Rendered chart images

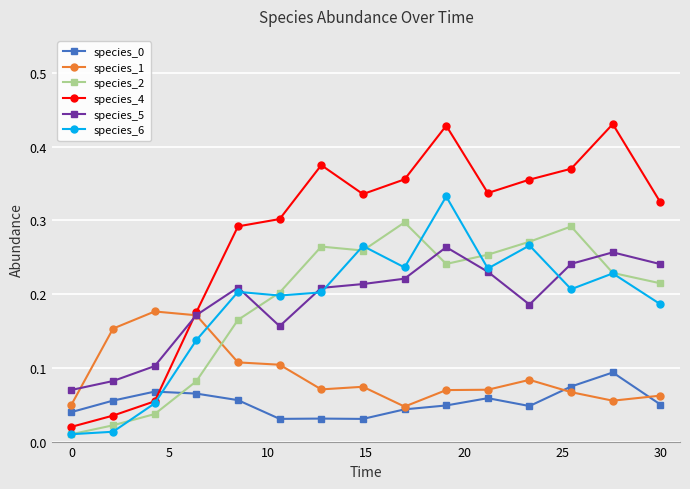

Which series has the largest range (max minus min)?

species_4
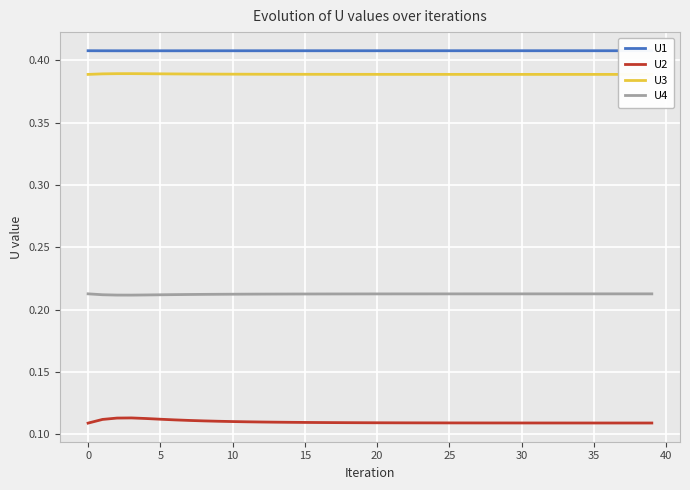

What are all the series names shown in the legend?

U1, U2, U3, U4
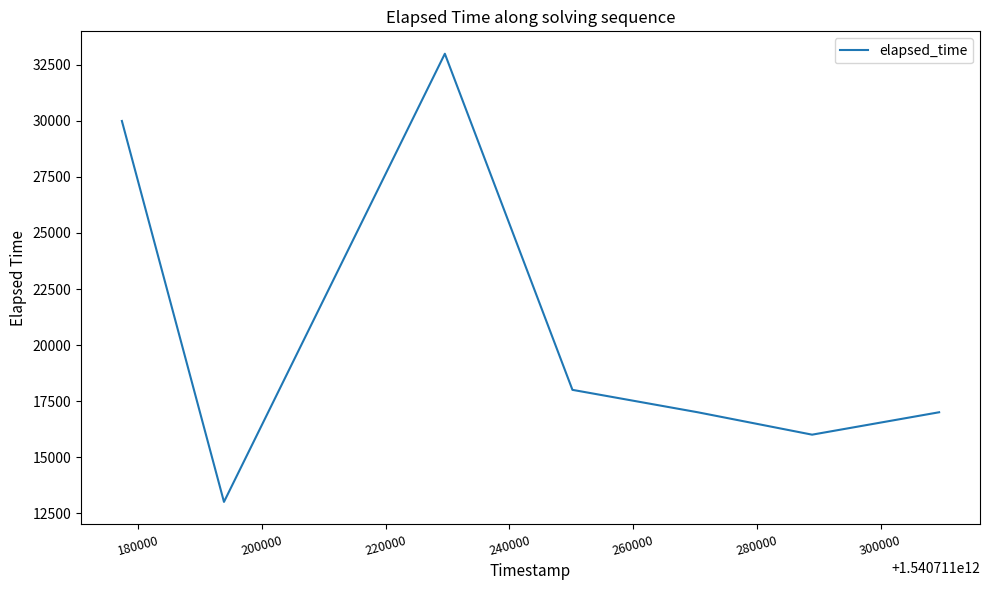

How many lines are shown in the chart?

1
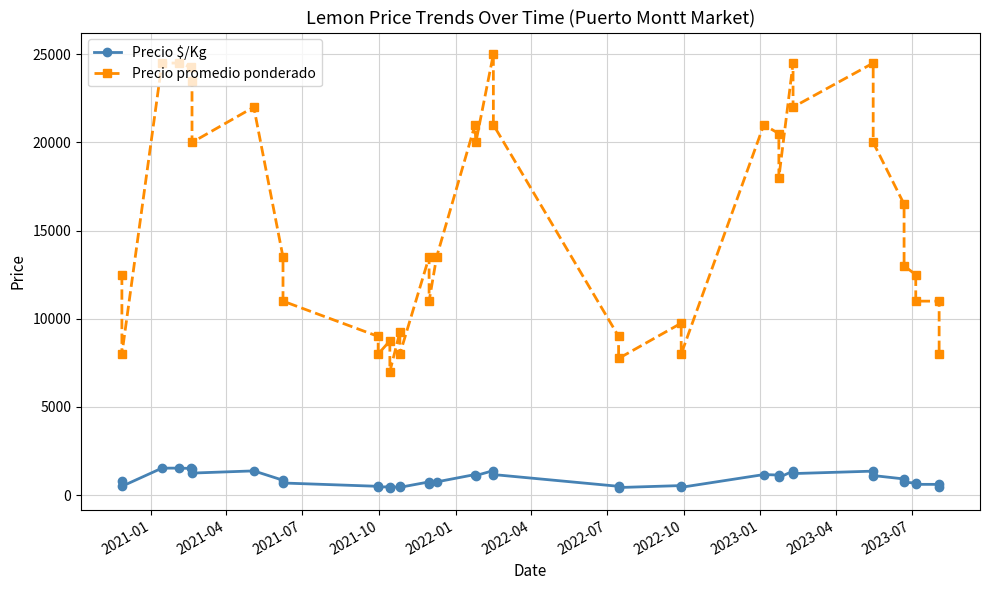

How many distinct data groups are displayed?

2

Work required
Please change every "series" in the records to "dataset" and write them out again with nothing else altered. Leave the pictures out.

Output of the task
Which dataset has the largest range (max minus min)?

species_4

What are all the dataset names shown in the legend?

U1, U2, U3, U4

How many lines are shown in the chart?

1

How many distinct data groups are displayed?

2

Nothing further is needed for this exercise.